JAKARTA,Denting.id – Sintya Marisca mendapat tantangan baru lewat perannya sebagai Detektif Vita dalam serial My Chef in Crime. Untuk menghidupkan karakter tersebut, Sintya menjalani sejumlah persiapan, mulai dari mengikuti workshop hingga mengamati keseharian anggota kepolisian.
Sintya mengaku sebelumnya tidak banyak memahami dunia kepolisian, termasuk soal penggunaan senjata dan etika seorang aparat. Workshop yang dijalaninya menjadi salah satu bekal untuk memahami karakter yang akan diperankan.

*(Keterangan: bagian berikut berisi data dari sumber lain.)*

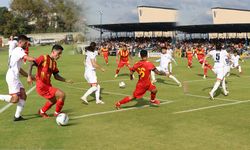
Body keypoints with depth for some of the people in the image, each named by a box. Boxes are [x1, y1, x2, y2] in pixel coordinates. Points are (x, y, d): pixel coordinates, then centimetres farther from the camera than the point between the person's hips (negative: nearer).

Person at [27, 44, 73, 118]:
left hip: (48, 86, 9)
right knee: (62, 95, -16)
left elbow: (56, 76, 14)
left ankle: (42, 112, 52)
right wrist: (29, 76, -28)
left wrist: (66, 80, 2)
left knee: (54, 100, 29)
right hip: (42, 86, -9)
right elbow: (31, 64, -16)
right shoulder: (44, 58, -10)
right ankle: (57, 113, 4)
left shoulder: (54, 62, 13)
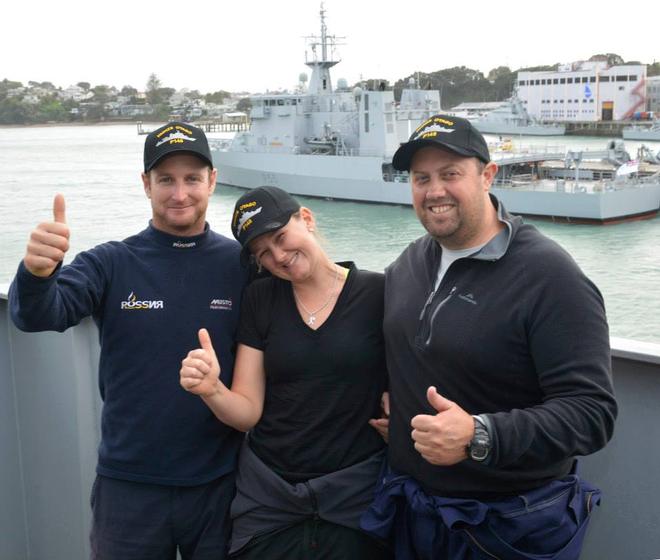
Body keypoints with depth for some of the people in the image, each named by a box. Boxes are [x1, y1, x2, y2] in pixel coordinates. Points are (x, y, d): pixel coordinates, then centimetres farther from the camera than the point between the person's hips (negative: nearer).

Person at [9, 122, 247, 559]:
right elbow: (38, 317, -20)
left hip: (220, 482, 1)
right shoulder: (112, 263, -5)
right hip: (129, 484, 0)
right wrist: (37, 273, -38)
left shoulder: (242, 263, -4)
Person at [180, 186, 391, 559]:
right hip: (267, 493, 2)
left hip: (356, 492, -2)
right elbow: (248, 413, -2)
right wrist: (212, 390, -20)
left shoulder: (378, 293, -8)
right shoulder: (259, 300, 0)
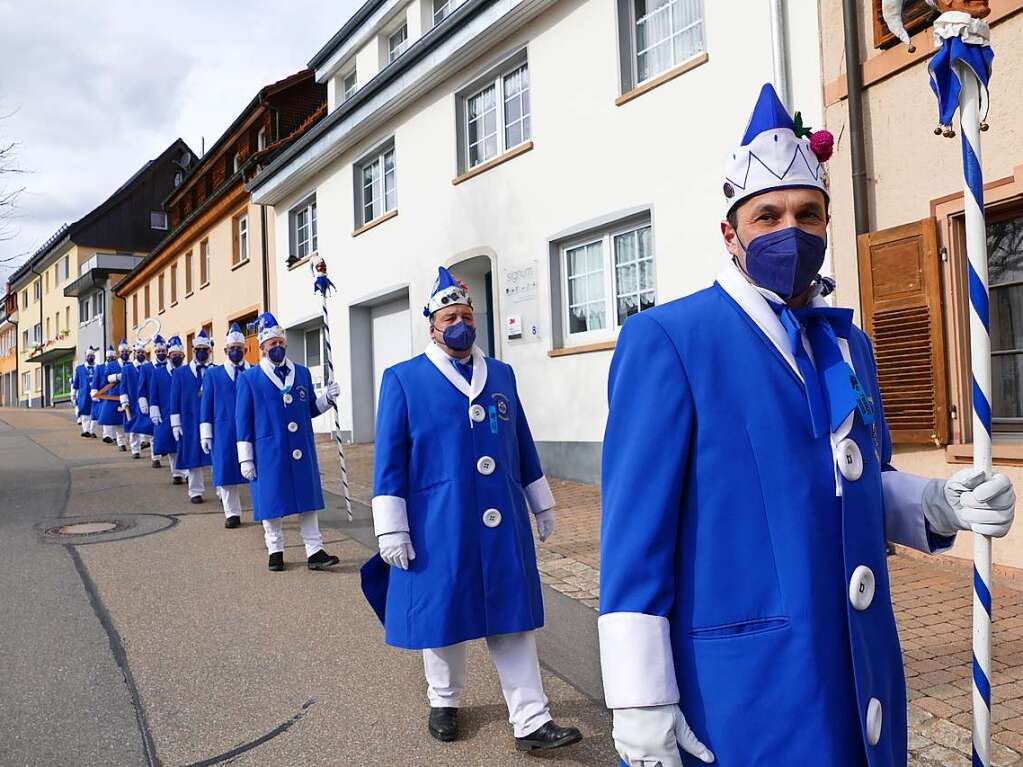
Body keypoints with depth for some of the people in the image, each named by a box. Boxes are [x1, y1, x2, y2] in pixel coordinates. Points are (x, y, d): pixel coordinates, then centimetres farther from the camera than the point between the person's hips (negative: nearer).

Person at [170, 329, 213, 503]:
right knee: (193, 457, 7)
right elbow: (175, 399, 5)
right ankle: (195, 492, 18)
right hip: (191, 423, 1)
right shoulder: (180, 373, 7)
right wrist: (175, 423, 0)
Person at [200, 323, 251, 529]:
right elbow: (206, 404, 7)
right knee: (226, 472, 3)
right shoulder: (213, 374, 8)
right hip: (224, 432, 0)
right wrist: (206, 433, 1)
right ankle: (232, 513, 14)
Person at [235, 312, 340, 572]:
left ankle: (315, 552, 10)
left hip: (303, 450, 3)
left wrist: (327, 398, -8)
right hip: (269, 452, -3)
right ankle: (275, 551, 23)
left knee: (308, 499, 4)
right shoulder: (249, 378, -2)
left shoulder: (302, 372, 8)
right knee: (272, 501, 7)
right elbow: (243, 420, -2)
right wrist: (246, 458, -4)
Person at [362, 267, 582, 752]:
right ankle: (444, 702, 34)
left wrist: (542, 505, 16)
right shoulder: (403, 379, -2)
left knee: (512, 616, 6)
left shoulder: (501, 374, 10)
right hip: (438, 526, -3)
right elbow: (389, 459, -4)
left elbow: (522, 445, 15)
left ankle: (531, 721, 12)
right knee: (441, 614, 11)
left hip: (504, 525, 3)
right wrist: (392, 530, -9)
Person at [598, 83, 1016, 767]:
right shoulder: (666, 340, -13)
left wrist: (938, 503, -5)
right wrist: (641, 706, -17)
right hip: (746, 692, -7)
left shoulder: (850, 345, 9)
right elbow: (636, 526, -16)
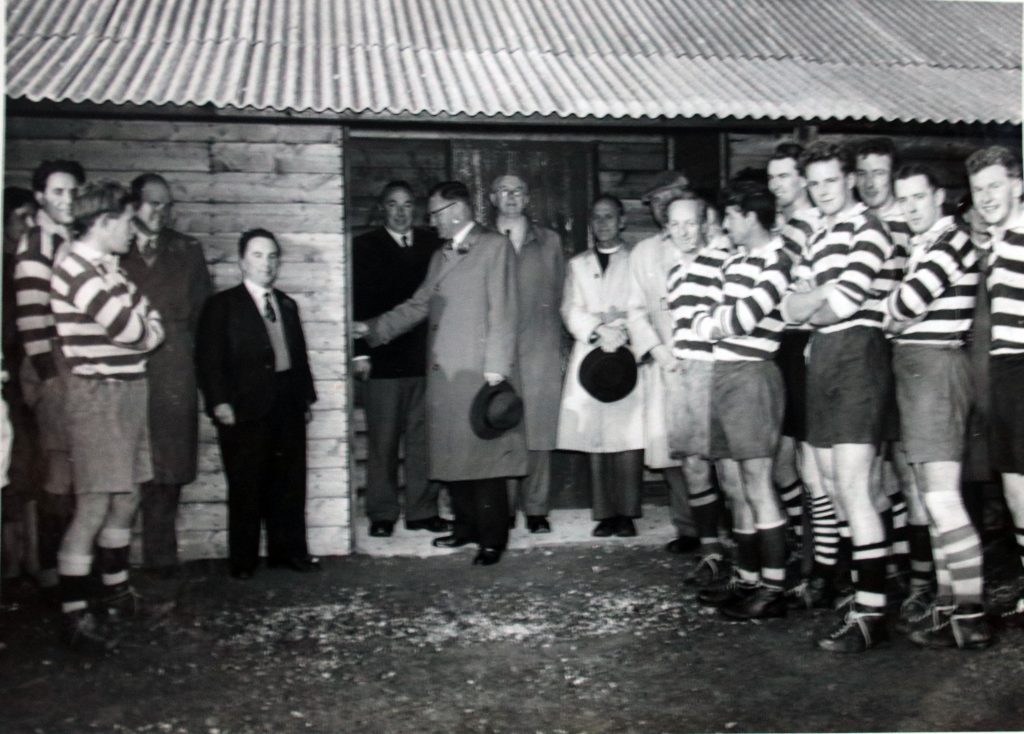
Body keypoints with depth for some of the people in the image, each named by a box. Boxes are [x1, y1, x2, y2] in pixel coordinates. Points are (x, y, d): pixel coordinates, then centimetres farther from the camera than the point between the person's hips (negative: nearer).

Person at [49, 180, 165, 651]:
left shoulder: (106, 270, 15)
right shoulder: (76, 271, -14)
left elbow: (151, 330, 11)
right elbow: (136, 332, -19)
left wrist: (141, 324, -9)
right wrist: (144, 323, 1)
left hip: (128, 391, 9)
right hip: (99, 396, -9)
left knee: (125, 500, 15)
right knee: (94, 507, -7)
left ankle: (117, 592, 29)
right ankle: (74, 615, 1)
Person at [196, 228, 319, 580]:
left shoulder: (287, 306, 17)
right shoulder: (222, 305, 1)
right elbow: (209, 359, -5)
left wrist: (306, 399, 14)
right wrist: (219, 402, -13)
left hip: (288, 408, 5)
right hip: (245, 409, -5)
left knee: (290, 483, 8)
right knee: (246, 487, 0)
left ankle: (290, 550, 18)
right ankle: (243, 560, 10)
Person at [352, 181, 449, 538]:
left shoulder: (432, 243, 11)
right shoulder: (365, 246, 5)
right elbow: (357, 302, 0)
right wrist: (360, 352, -7)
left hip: (425, 357, 2)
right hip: (382, 358, -2)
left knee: (423, 438, 5)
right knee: (382, 441, 3)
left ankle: (422, 511, 14)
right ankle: (382, 514, 11)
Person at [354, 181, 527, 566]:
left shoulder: (495, 246, -2)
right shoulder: (440, 256, 22)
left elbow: (503, 313, -8)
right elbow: (417, 305, 19)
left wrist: (496, 368, -14)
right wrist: (372, 329, 9)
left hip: (479, 374, -7)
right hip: (444, 375, 7)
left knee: (483, 454, -4)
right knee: (451, 454, 9)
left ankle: (493, 538, 4)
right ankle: (467, 525, 22)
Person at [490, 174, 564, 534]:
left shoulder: (549, 241, 16)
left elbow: (561, 296, 14)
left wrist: (558, 347, 6)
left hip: (540, 351, 1)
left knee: (539, 431, -1)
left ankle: (536, 508, 6)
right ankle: (502, 507, 4)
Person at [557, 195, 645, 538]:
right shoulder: (577, 264, 19)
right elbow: (570, 311, 8)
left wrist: (623, 332, -14)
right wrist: (597, 331, -8)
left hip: (627, 357, -2)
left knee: (628, 438, -9)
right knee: (595, 441, -2)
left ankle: (626, 513, -3)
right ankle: (605, 513, 3)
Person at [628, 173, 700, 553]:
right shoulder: (642, 252, 18)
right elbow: (637, 309, 14)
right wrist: (658, 350, -2)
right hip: (663, 362, 3)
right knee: (669, 448, -1)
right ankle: (687, 529, 7)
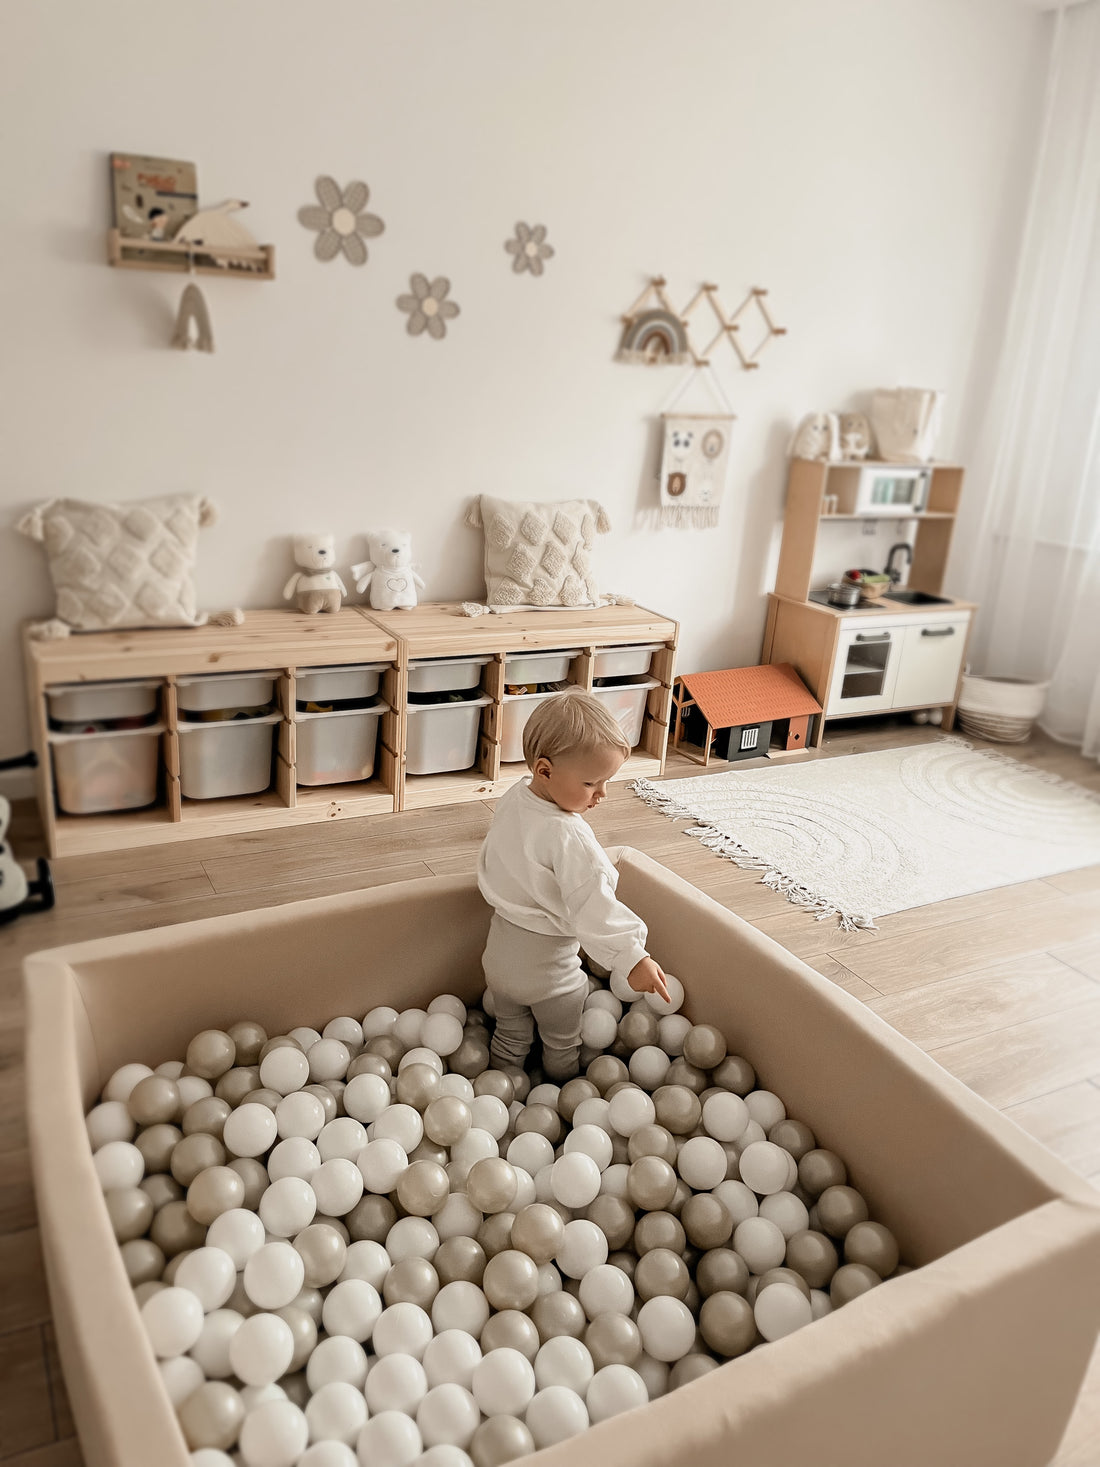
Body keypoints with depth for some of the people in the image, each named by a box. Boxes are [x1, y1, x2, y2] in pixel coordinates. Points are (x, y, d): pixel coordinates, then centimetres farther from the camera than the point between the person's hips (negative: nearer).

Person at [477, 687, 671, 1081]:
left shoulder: (512, 799, -9)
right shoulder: (567, 836, -34)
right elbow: (593, 904, -38)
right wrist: (632, 957, -38)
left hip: (500, 949, 6)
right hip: (549, 964, -6)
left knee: (510, 1037, 28)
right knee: (561, 1048, 23)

“Aku sendiri sebenarnya nggak terlalu banyak knowledge tentang di dunia kepolisian, apalagi yang mengaitkan tentang pistol-pistolan. Alhamdulillah dibantu dengan workshop,” ujar Sintya saat ditemui di kawasan Semanggi, Jakarta, Rabu (5/8/2026).
Tak berhenti di workshop, Sintya juga melakukan riset dengan mengamati perilaku anggota kepolisian dalam keseharian. Ia memperhatikan cara berbicara, gestur, hingga pola komunikasi antara atasan dan bawahan.
Menurut Sintya, ia lebih memilih mengamati kebiasaan polisi ketimbang bertanya secara langsung. Kebetulan, ia cukup sering bertemu anggota kepolisian saat bermain padel.
“Nggak sih, kalau diajarin memegang senjata nggak. Kalau aku nggak sih, lebih ke kebiasaan mereka ya. Maksudnya ketika ada bawahan mereka ngomong ke atasan seperti apa, gerak-geriknya mereka selama kehidupan sehari-harinya seperti apa,” tuturnya.
Belajar dari Serial Detektif
Untuk memperkaya referensi, Sintya juga menonton sejumlah serial luar negeri yang mengangkat kisah detektif. Namun, ia tetap berusaha menyesuaikan karakter Vita dengan budaya dan etika kepolisian di Indonesia.
Menurutnya, proses tersebut menjadi tantangan tersendiri karena karakter Vita memiliki pembawaan yang berbeda dari dirinya dalam kehidupan sehari-hari.
“Nah itu betul, itu jadi menurut aku jadi salah satu tantangan karena aku selalu punya rasa insecure sama suara aku sendiri. Dan cara jalanku. Di mana kan dari Servita ini jadi seorang polisi harus punya attitude yang berbeda sama Sintya Marisca,” katanya.
Sintya mengatakan dirinya yang biasa tampil lebih santai harus beradaptasi ketika memerankan seorang polisi. Ia ingin setiap gestur dan pembawaan karakter Vita terasa lebih tegas dan meyakinkan.
“Sintya Marisca mungkin lebih santai, lebih slow, tapi ketika jadi polisi kita harus adaptasi sama apa yang sudah diterapkan,” ujarnya.
Ingin Tampilkan Sosok Polisi Berwibawa
Salah satu hal yang paling diperhatikan Sintya adalah cara berjalan. Ia ingin karakter Vita memiliki wibawa dan menunjukkan sikap seorang polisi yang tegas serta disiplin.
“Proses menjadi polisi itu proses yang panjang, itu yang aku pelajarin juga sih dan mau aku terapin di Servita ini. Biasanya kan aku kayak ya udah emang begini, tapi ini enggak, gue harus berwibawa tersendiri,” ucapnya.
Menurut Sintya, karakter Detektif Vita menjadi pengalaman berbeda dibanding peran-peran yang pernah dimainkannya sebelumnya.
“Sangat beda sih dari Sintya Marisca yang biasa,” pungkasnya.